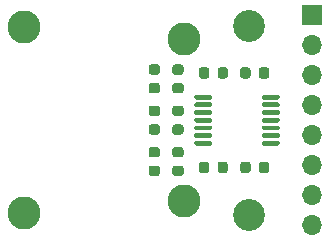
<source format=gbr>
%TF.GenerationSoftware,KiCad,Pcbnew,(5.1.8-0-10_14)*%
%TF.CreationDate,2020-12-30T16:32:28+01:00*%
%TF.ProjectId,Sensor-Board,53656e73-6f72-42d4-926f-6172642e6b69,1*%
%TF.SameCoordinates,Original*%
%TF.FileFunction,Soldermask,Top*%
%TF.FilePolarity,Negative*%
%FSLAX46Y46*%
G04 Gerber Fmt 4.6, Leading zero omitted, Abs format (unit mm)*
G04 Created by KiCad (PCBNEW (5.1.8-0-10_14)) date 2020-12-30 16:32:28*
%MOMM*%
%LPD*%
G01*
G04 APERTURE LIST*
%ADD10C,2.700000*%
%ADD11O,1.700000X1.700000*%
%ADD12R,1.700000X1.700000*%
%ADD13C,2.800000*%
G04 APERTURE END LIST*
D10*
%TO.C,REF\u002A\u002A*%
X151000000Y-108000000D03*
%TD*%
%TO.C,REF\u002A\u002A*%
X151000000Y-92000000D03*
%TD*%
D11*
%TO.C,J2*%
X156350000Y-108890000D03*
X156350000Y-106350000D03*
X156350000Y-103810000D03*
X156350000Y-101270000D03*
X156350000Y-98730000D03*
X156350000Y-96190000D03*
X156350000Y-93650000D03*
D12*
X156350000Y-91110000D03*
%TD*%
D13*
%TO.C,J1*%
X132000000Y-107850000D03*
X132000000Y-92150000D03*
X145500000Y-106850000D03*
X145500000Y-93150000D03*
%TD*%
%TO.C,U1*%
G36*
G01*
X152125000Y-98150000D02*
X152125000Y-97950000D01*
G75*
G02*
X152225000Y-97850000I100000J0D01*
G01*
X153500000Y-97850000D01*
G75*
G02*
X153600000Y-97950000I0J-100000D01*
G01*
X153600000Y-98150000D01*
G75*
G02*
X153500000Y-98250000I-100000J0D01*
G01*
X152225000Y-98250000D01*
G75*
G02*
X152125000Y-98150000I0J100000D01*
G01*
G37*
G36*
G01*
X152125000Y-98800000D02*
X152125000Y-98600000D01*
G75*
G02*
X152225000Y-98500000I100000J0D01*
G01*
X153500000Y-98500000D01*
G75*
G02*
X153600000Y-98600000I0J-100000D01*
G01*
X153600000Y-98800000D01*
G75*
G02*
X153500000Y-98900000I-100000J0D01*
G01*
X152225000Y-98900000D01*
G75*
G02*
X152125000Y-98800000I0J100000D01*
G01*
G37*
G36*
G01*
X152125000Y-99450000D02*
X152125000Y-99250000D01*
G75*
G02*
X152225000Y-99150000I100000J0D01*
G01*
X153500000Y-99150000D01*
G75*
G02*
X153600000Y-99250000I0J-100000D01*
G01*
X153600000Y-99450000D01*
G75*
G02*
X153500000Y-99550000I-100000J0D01*
G01*
X152225000Y-99550000D01*
G75*
G02*
X152125000Y-99450000I0J100000D01*
G01*
G37*
G36*
G01*
X152125000Y-100100000D02*
X152125000Y-99900000D01*
G75*
G02*
X152225000Y-99800000I100000J0D01*
G01*
X153500000Y-99800000D01*
G75*
G02*
X153600000Y-99900000I0J-100000D01*
G01*
X153600000Y-100100000D01*
G75*
G02*
X153500000Y-100200000I-100000J0D01*
G01*
X152225000Y-100200000D01*
G75*
G02*
X152125000Y-100100000I0J100000D01*
G01*
G37*
G36*
G01*
X152125000Y-100750000D02*
X152125000Y-100550000D01*
G75*
G02*
X152225000Y-100450000I100000J0D01*
G01*
X153500000Y-100450000D01*
G75*
G02*
X153600000Y-100550000I0J-100000D01*
G01*
X153600000Y-100750000D01*
G75*
G02*
X153500000Y-100850000I-100000J0D01*
G01*
X152225000Y-100850000D01*
G75*
G02*
X152125000Y-100750000I0J100000D01*
G01*
G37*
G36*
G01*
X152125000Y-101400000D02*
X152125000Y-101200000D01*
G75*
G02*
X152225000Y-101100000I100000J0D01*
G01*
X153500000Y-101100000D01*
G75*
G02*
X153600000Y-101200000I0J-100000D01*
G01*
X153600000Y-101400000D01*
G75*
G02*
X153500000Y-101500000I-100000J0D01*
G01*
X152225000Y-101500000D01*
G75*
G02*
X152125000Y-101400000I0J100000D01*
G01*
G37*
G36*
G01*
X152125000Y-102050000D02*
X152125000Y-101850000D01*
G75*
G02*
X152225000Y-101750000I100000J0D01*
G01*
X153500000Y-101750000D01*
G75*
G02*
X153600000Y-101850000I0J-100000D01*
G01*
X153600000Y-102050000D01*
G75*
G02*
X153500000Y-102150000I-100000J0D01*
G01*
X152225000Y-102150000D01*
G75*
G02*
X152125000Y-102050000I0J100000D01*
G01*
G37*
G36*
G01*
X146400000Y-102050000D02*
X146400000Y-101850000D01*
G75*
G02*
X146500000Y-101750000I100000J0D01*
G01*
X147775000Y-101750000D01*
G75*
G02*
X147875000Y-101850000I0J-100000D01*
G01*
X147875000Y-102050000D01*
G75*
G02*
X147775000Y-102150000I-100000J0D01*
G01*
X146500000Y-102150000D01*
G75*
G02*
X146400000Y-102050000I0J100000D01*
G01*
G37*
G36*
G01*
X146400000Y-101400000D02*
X146400000Y-101200000D01*
G75*
G02*
X146500000Y-101100000I100000J0D01*
G01*
X147775000Y-101100000D01*
G75*
G02*
X147875000Y-101200000I0J-100000D01*
G01*
X147875000Y-101400000D01*
G75*
G02*
X147775000Y-101500000I-100000J0D01*
G01*
X146500000Y-101500000D01*
G75*
G02*
X146400000Y-101400000I0J100000D01*
G01*
G37*
G36*
G01*
X146400000Y-100750000D02*
X146400000Y-100550000D01*
G75*
G02*
X146500000Y-100450000I100000J0D01*
G01*
X147775000Y-100450000D01*
G75*
G02*
X147875000Y-100550000I0J-100000D01*
G01*
X147875000Y-100750000D01*
G75*
G02*
X147775000Y-100850000I-100000J0D01*
G01*
X146500000Y-100850000D01*
G75*
G02*
X146400000Y-100750000I0J100000D01*
G01*
G37*
G36*
G01*
X146400000Y-100100000D02*
X146400000Y-99900000D01*
G75*
G02*
X146500000Y-99800000I100000J0D01*
G01*
X147775000Y-99800000D01*
G75*
G02*
X147875000Y-99900000I0J-100000D01*
G01*
X147875000Y-100100000D01*
G75*
G02*
X147775000Y-100200000I-100000J0D01*
G01*
X146500000Y-100200000D01*
G75*
G02*
X146400000Y-100100000I0J100000D01*
G01*
G37*
G36*
G01*
X146400000Y-99450000D02*
X146400000Y-99250000D01*
G75*
G02*
X146500000Y-99150000I100000J0D01*
G01*
X147775000Y-99150000D01*
G75*
G02*
X147875000Y-99250000I0J-100000D01*
G01*
X147875000Y-99450000D01*
G75*
G02*
X147775000Y-99550000I-100000J0D01*
G01*
X146500000Y-99550000D01*
G75*
G02*
X146400000Y-99450000I0J100000D01*
G01*
G37*
G36*
G01*
X146400000Y-98800000D02*
X146400000Y-98600000D01*
G75*
G02*
X146500000Y-98500000I100000J0D01*
G01*
X147775000Y-98500000D01*
G75*
G02*
X147875000Y-98600000I0J-100000D01*
G01*
X147875000Y-98800000D01*
G75*
G02*
X147775000Y-98900000I-100000J0D01*
G01*
X146500000Y-98900000D01*
G75*
G02*
X146400000Y-98800000I0J100000D01*
G01*
G37*
G36*
G01*
X146400000Y-98150000D02*
X146400000Y-97950000D01*
G75*
G02*
X146500000Y-97850000I100000J0D01*
G01*
X147775000Y-97850000D01*
G75*
G02*
X147875000Y-97950000I0J-100000D01*
G01*
X147875000Y-98150000D01*
G75*
G02*
X147775000Y-98250000I-100000J0D01*
G01*
X146500000Y-98250000D01*
G75*
G02*
X146400000Y-98150000I0J100000D01*
G01*
G37*
%TD*%
%TO.C,R14*%
G36*
G01*
X148350000Y-96256250D02*
X148350000Y-95743750D01*
G75*
G02*
X148568750Y-95525000I218750J0D01*
G01*
X149006250Y-95525000D01*
G75*
G02*
X149225000Y-95743750I0J-218750D01*
G01*
X149225000Y-96256250D01*
G75*
G02*
X149006250Y-96475000I-218750J0D01*
G01*
X148568750Y-96475000D01*
G75*
G02*
X148350000Y-96256250I0J218750D01*
G01*
G37*
G36*
G01*
X146775000Y-96256250D02*
X146775000Y-95743750D01*
G75*
G02*
X146993750Y-95525000I218750J0D01*
G01*
X147431250Y-95525000D01*
G75*
G02*
X147650000Y-95743750I0J-218750D01*
G01*
X147650000Y-96256250D01*
G75*
G02*
X147431250Y-96475000I-218750J0D01*
G01*
X146993750Y-96475000D01*
G75*
G02*
X146775000Y-96256250I0J218750D01*
G01*
G37*
%TD*%
%TO.C,R13*%
G36*
G01*
X143256250Y-96150000D02*
X142743750Y-96150000D01*
G75*
G02*
X142525000Y-95931250I0J218750D01*
G01*
X142525000Y-95493750D01*
G75*
G02*
X142743750Y-95275000I218750J0D01*
G01*
X143256250Y-95275000D01*
G75*
G02*
X143475000Y-95493750I0J-218750D01*
G01*
X143475000Y-95931250D01*
G75*
G02*
X143256250Y-96150000I-218750J0D01*
G01*
G37*
G36*
G01*
X143256250Y-97725000D02*
X142743750Y-97725000D01*
G75*
G02*
X142525000Y-97506250I0J218750D01*
G01*
X142525000Y-97068750D01*
G75*
G02*
X142743750Y-96850000I218750J0D01*
G01*
X143256250Y-96850000D01*
G75*
G02*
X143475000Y-97068750I0J-218750D01*
G01*
X143475000Y-97506250D01*
G75*
G02*
X143256250Y-97725000I-218750J0D01*
G01*
G37*
%TD*%
%TO.C,R12*%
G36*
G01*
X142743750Y-100350000D02*
X143256250Y-100350000D01*
G75*
G02*
X143475000Y-100568750I0J-218750D01*
G01*
X143475000Y-101006250D01*
G75*
G02*
X143256250Y-101225000I-218750J0D01*
G01*
X142743750Y-101225000D01*
G75*
G02*
X142525000Y-101006250I0J218750D01*
G01*
X142525000Y-100568750D01*
G75*
G02*
X142743750Y-100350000I218750J0D01*
G01*
G37*
G36*
G01*
X142743750Y-98775000D02*
X143256250Y-98775000D01*
G75*
G02*
X143475000Y-98993750I0J-218750D01*
G01*
X143475000Y-99431250D01*
G75*
G02*
X143256250Y-99650000I-218750J0D01*
G01*
X142743750Y-99650000D01*
G75*
G02*
X142525000Y-99431250I0J218750D01*
G01*
X142525000Y-98993750D01*
G75*
G02*
X142743750Y-98775000I218750J0D01*
G01*
G37*
%TD*%
%TO.C,R11*%
G36*
G01*
X143256250Y-103150000D02*
X142743750Y-103150000D01*
G75*
G02*
X142525000Y-102931250I0J218750D01*
G01*
X142525000Y-102493750D01*
G75*
G02*
X142743750Y-102275000I218750J0D01*
G01*
X143256250Y-102275000D01*
G75*
G02*
X143475000Y-102493750I0J-218750D01*
G01*
X143475000Y-102931250D01*
G75*
G02*
X143256250Y-103150000I-218750J0D01*
G01*
G37*
G36*
G01*
X143256250Y-104725000D02*
X142743750Y-104725000D01*
G75*
G02*
X142525000Y-104506250I0J218750D01*
G01*
X142525000Y-104068750D01*
G75*
G02*
X142743750Y-103850000I218750J0D01*
G01*
X143256250Y-103850000D01*
G75*
G02*
X143475000Y-104068750I0J-218750D01*
G01*
X143475000Y-104506250D01*
G75*
G02*
X143256250Y-104725000I-218750J0D01*
G01*
G37*
%TD*%
%TO.C,D11*%
G36*
G01*
X151150000Y-95743750D02*
X151150000Y-96256250D01*
G75*
G02*
X150931250Y-96475000I-218750J0D01*
G01*
X150493750Y-96475000D01*
G75*
G02*
X150275000Y-96256250I0J218750D01*
G01*
X150275000Y-95743750D01*
G75*
G02*
X150493750Y-95525000I218750J0D01*
G01*
X150931250Y-95525000D01*
G75*
G02*
X151150000Y-95743750I0J-218750D01*
G01*
G37*
G36*
G01*
X152725000Y-95743750D02*
X152725000Y-96256250D01*
G75*
G02*
X152506250Y-96475000I-218750J0D01*
G01*
X152068750Y-96475000D01*
G75*
G02*
X151850000Y-96256250I0J218750D01*
G01*
X151850000Y-95743750D01*
G75*
G02*
X152068750Y-95525000I218750J0D01*
G01*
X152506250Y-95525000D01*
G75*
G02*
X152725000Y-95743750I0J-218750D01*
G01*
G37*
%TD*%
%TO.C,C15*%
G36*
G01*
X145256250Y-96150000D02*
X144743750Y-96150000D01*
G75*
G02*
X144525000Y-95931250I0J218750D01*
G01*
X144525000Y-95493750D01*
G75*
G02*
X144743750Y-95275000I218750J0D01*
G01*
X145256250Y-95275000D01*
G75*
G02*
X145475000Y-95493750I0J-218750D01*
G01*
X145475000Y-95931250D01*
G75*
G02*
X145256250Y-96150000I-218750J0D01*
G01*
G37*
G36*
G01*
X145256250Y-97725000D02*
X144743750Y-97725000D01*
G75*
G02*
X144525000Y-97506250I0J218750D01*
G01*
X144525000Y-97068750D01*
G75*
G02*
X144743750Y-96850000I218750J0D01*
G01*
X145256250Y-96850000D01*
G75*
G02*
X145475000Y-97068750I0J-218750D01*
G01*
X145475000Y-97506250D01*
G75*
G02*
X145256250Y-97725000I-218750J0D01*
G01*
G37*
%TD*%
%TO.C,C14*%
G36*
G01*
X145256250Y-99650000D02*
X144743750Y-99650000D01*
G75*
G02*
X144525000Y-99431250I0J218750D01*
G01*
X144525000Y-98993750D01*
G75*
G02*
X144743750Y-98775000I218750J0D01*
G01*
X145256250Y-98775000D01*
G75*
G02*
X145475000Y-98993750I0J-218750D01*
G01*
X145475000Y-99431250D01*
G75*
G02*
X145256250Y-99650000I-218750J0D01*
G01*
G37*
G36*
G01*
X145256250Y-101225000D02*
X144743750Y-101225000D01*
G75*
G02*
X144525000Y-101006250I0J218750D01*
G01*
X144525000Y-100568750D01*
G75*
G02*
X144743750Y-100350000I218750J0D01*
G01*
X145256250Y-100350000D01*
G75*
G02*
X145475000Y-100568750I0J-218750D01*
G01*
X145475000Y-101006250D01*
G75*
G02*
X145256250Y-101225000I-218750J0D01*
G01*
G37*
%TD*%
%TO.C,C13*%
G36*
G01*
X145256250Y-103150000D02*
X144743750Y-103150000D01*
G75*
G02*
X144525000Y-102931250I0J218750D01*
G01*
X144525000Y-102493750D01*
G75*
G02*
X144743750Y-102275000I218750J0D01*
G01*
X145256250Y-102275000D01*
G75*
G02*
X145475000Y-102493750I0J-218750D01*
G01*
X145475000Y-102931250D01*
G75*
G02*
X145256250Y-103150000I-218750J0D01*
G01*
G37*
G36*
G01*
X145256250Y-104725000D02*
X144743750Y-104725000D01*
G75*
G02*
X144525000Y-104506250I0J218750D01*
G01*
X144525000Y-104068750D01*
G75*
G02*
X144743750Y-103850000I218750J0D01*
G01*
X145256250Y-103850000D01*
G75*
G02*
X145475000Y-104068750I0J-218750D01*
G01*
X145475000Y-104506250D01*
G75*
G02*
X145256250Y-104725000I-218750J0D01*
G01*
G37*
%TD*%
%TO.C,C12*%
G36*
G01*
X151150000Y-103743750D02*
X151150000Y-104256250D01*
G75*
G02*
X150931250Y-104475000I-218750J0D01*
G01*
X150493750Y-104475000D01*
G75*
G02*
X150275000Y-104256250I0J218750D01*
G01*
X150275000Y-103743750D01*
G75*
G02*
X150493750Y-103525000I218750J0D01*
G01*
X150931250Y-103525000D01*
G75*
G02*
X151150000Y-103743750I0J-218750D01*
G01*
G37*
G36*
G01*
X152725000Y-103743750D02*
X152725000Y-104256250D01*
G75*
G02*
X152506250Y-104475000I-218750J0D01*
G01*
X152068750Y-104475000D01*
G75*
G02*
X151850000Y-104256250I0J218750D01*
G01*
X151850000Y-103743750D01*
G75*
G02*
X152068750Y-103525000I218750J0D01*
G01*
X152506250Y-103525000D01*
G75*
G02*
X152725000Y-103743750I0J-218750D01*
G01*
G37*
%TD*%
%TO.C,C11*%
G36*
G01*
X148350000Y-104256250D02*
X148350000Y-103743750D01*
G75*
G02*
X148568750Y-103525000I218750J0D01*
G01*
X149006250Y-103525000D01*
G75*
G02*
X149225000Y-103743750I0J-218750D01*
G01*
X149225000Y-104256250D01*
G75*
G02*
X149006250Y-104475000I-218750J0D01*
G01*
X148568750Y-104475000D01*
G75*
G02*
X148350000Y-104256250I0J218750D01*
G01*
G37*
G36*
G01*
X146775000Y-104256250D02*
X146775000Y-103743750D01*
G75*
G02*
X146993750Y-103525000I218750J0D01*
G01*
X147431250Y-103525000D01*
G75*
G02*
X147650000Y-103743750I0J-218750D01*
G01*
X147650000Y-104256250D01*
G75*
G02*
X147431250Y-104475000I-218750J0D01*
G01*
X146993750Y-104475000D01*
G75*
G02*
X146775000Y-104256250I0J218750D01*
G01*
G37*
%TD*%
M02*

</source>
--------------------------------
The answer is to be one number: the count of lines in the entries containing the string "KiCad".

2